### JOB ITEM
Below are the records; copy exactly the stretch from the line containing "jeden dieser Geschmacksstopps nach" through the line containing "kupferbestickte Produkte", both ends included, and nothing else.

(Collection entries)
================================

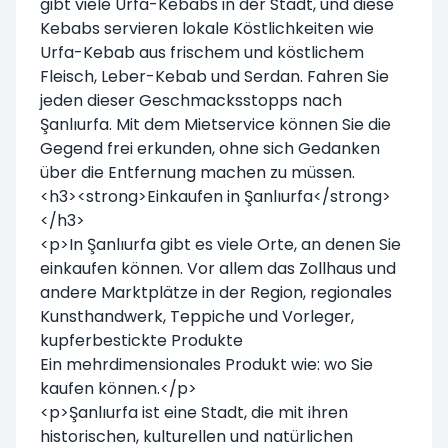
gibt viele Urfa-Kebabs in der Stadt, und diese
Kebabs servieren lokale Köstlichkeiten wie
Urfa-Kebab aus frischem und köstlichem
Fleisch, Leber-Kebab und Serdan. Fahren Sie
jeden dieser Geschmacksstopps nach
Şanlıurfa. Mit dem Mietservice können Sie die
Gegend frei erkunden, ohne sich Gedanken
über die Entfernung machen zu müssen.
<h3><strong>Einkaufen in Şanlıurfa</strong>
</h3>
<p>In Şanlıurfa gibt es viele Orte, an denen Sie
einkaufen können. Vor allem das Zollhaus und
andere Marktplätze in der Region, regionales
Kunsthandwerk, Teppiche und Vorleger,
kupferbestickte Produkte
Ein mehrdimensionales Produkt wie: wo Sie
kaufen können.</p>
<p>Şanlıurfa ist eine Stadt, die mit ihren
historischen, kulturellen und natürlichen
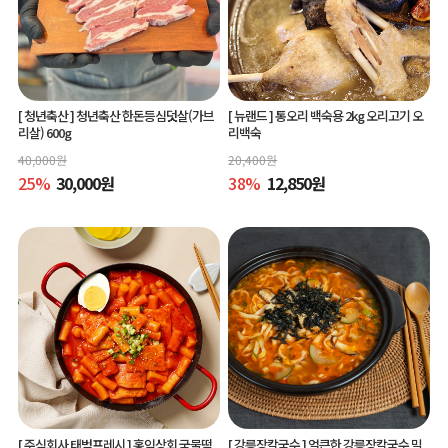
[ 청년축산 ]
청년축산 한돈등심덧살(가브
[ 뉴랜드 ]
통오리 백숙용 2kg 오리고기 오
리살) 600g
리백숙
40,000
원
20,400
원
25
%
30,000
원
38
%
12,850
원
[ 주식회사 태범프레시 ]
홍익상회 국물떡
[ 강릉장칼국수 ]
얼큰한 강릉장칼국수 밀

================================

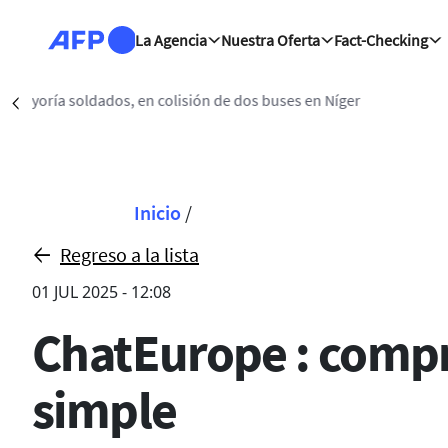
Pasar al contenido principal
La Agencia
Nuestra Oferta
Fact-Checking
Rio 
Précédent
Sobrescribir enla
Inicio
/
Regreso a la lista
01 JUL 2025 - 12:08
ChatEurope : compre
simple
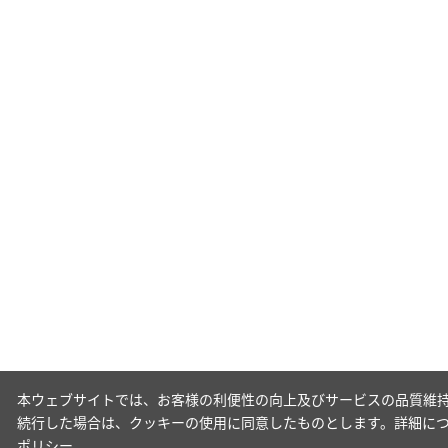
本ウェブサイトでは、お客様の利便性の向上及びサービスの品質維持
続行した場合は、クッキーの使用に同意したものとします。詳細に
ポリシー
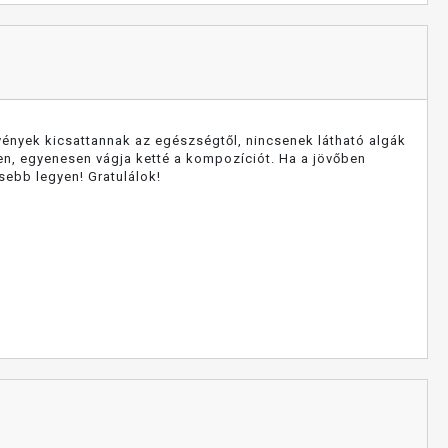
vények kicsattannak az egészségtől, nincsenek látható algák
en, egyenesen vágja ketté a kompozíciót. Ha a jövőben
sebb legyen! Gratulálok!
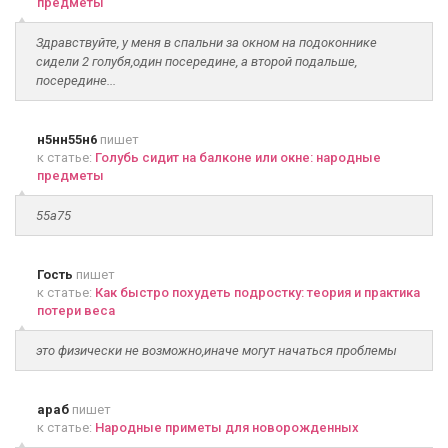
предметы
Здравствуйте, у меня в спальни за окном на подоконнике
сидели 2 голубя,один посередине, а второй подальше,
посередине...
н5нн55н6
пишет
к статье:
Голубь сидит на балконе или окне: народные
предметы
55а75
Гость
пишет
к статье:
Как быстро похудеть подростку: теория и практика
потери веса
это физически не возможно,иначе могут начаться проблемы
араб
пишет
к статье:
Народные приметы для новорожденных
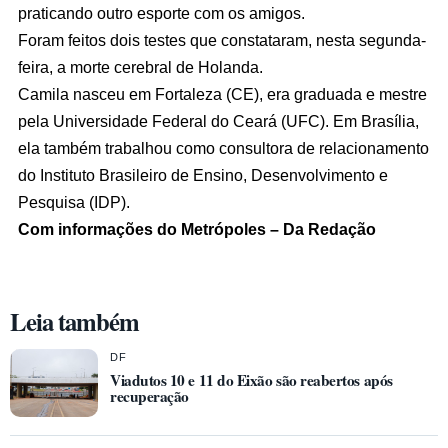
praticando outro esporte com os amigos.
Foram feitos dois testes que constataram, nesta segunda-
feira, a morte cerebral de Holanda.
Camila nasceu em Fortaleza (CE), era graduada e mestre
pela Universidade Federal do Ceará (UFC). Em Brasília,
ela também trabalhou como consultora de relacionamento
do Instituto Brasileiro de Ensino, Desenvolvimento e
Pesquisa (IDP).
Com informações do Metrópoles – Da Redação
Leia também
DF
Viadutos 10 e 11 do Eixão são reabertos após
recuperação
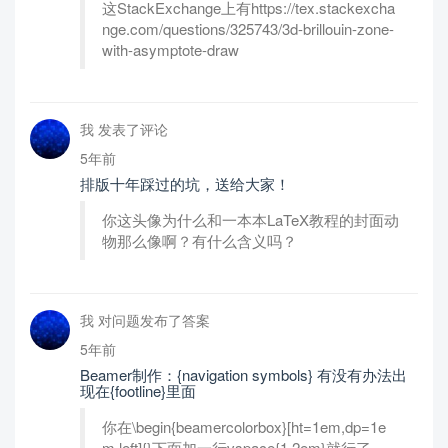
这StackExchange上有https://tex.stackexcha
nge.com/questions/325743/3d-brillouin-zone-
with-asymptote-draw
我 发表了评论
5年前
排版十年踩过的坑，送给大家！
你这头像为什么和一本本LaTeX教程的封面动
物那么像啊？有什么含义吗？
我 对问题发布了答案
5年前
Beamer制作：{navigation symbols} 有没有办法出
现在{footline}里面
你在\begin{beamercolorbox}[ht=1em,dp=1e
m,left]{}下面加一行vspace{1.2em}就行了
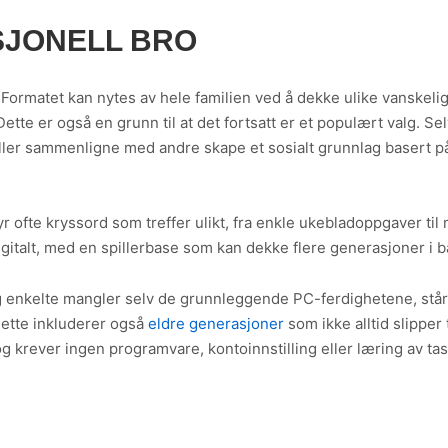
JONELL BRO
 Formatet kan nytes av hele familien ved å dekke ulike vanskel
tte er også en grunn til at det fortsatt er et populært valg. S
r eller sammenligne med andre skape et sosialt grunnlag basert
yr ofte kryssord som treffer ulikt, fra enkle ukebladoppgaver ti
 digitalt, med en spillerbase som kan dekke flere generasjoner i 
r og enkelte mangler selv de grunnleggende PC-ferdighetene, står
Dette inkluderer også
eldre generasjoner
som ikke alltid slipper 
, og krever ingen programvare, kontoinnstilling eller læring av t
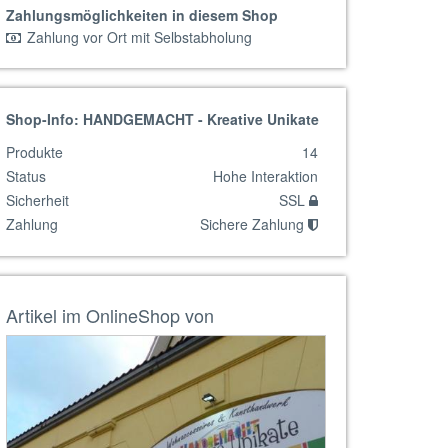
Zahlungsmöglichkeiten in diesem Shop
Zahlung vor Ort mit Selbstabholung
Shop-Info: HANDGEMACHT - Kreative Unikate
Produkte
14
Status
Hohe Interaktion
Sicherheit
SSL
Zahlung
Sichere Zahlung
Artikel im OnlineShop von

================================

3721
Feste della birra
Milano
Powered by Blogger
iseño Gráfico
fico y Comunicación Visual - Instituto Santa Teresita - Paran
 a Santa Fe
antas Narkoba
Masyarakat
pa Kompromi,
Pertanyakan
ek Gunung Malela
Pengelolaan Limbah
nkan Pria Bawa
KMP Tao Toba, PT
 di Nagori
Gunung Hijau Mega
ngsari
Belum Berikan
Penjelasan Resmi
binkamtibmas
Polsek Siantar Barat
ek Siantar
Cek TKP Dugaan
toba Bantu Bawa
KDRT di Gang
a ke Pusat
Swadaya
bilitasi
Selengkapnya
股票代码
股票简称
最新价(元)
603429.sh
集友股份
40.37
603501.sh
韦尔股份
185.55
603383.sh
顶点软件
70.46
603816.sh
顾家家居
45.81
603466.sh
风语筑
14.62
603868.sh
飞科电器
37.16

================================

### ANSWER TO THIS EXERCISE
jeden dieser Geschmacksstopps nach
Şanlıurfa. Mit dem Mietservice können Sie die
Gegend frei erkunden, ohne sich Gedanken
über die Entfernung machen zu müssen.
<h3><strong>Einkaufen in Şanlıurfa</strong>
</h3>
<p>In Şanlıurfa gibt es viele Orte, an denen Sie
einkaufen können. Vor allem das Zollhaus und
andere Marktplätze in der Region, regionales
Kunsthandwerk, Teppiche und Vorleger,
kupferbestickte Produkte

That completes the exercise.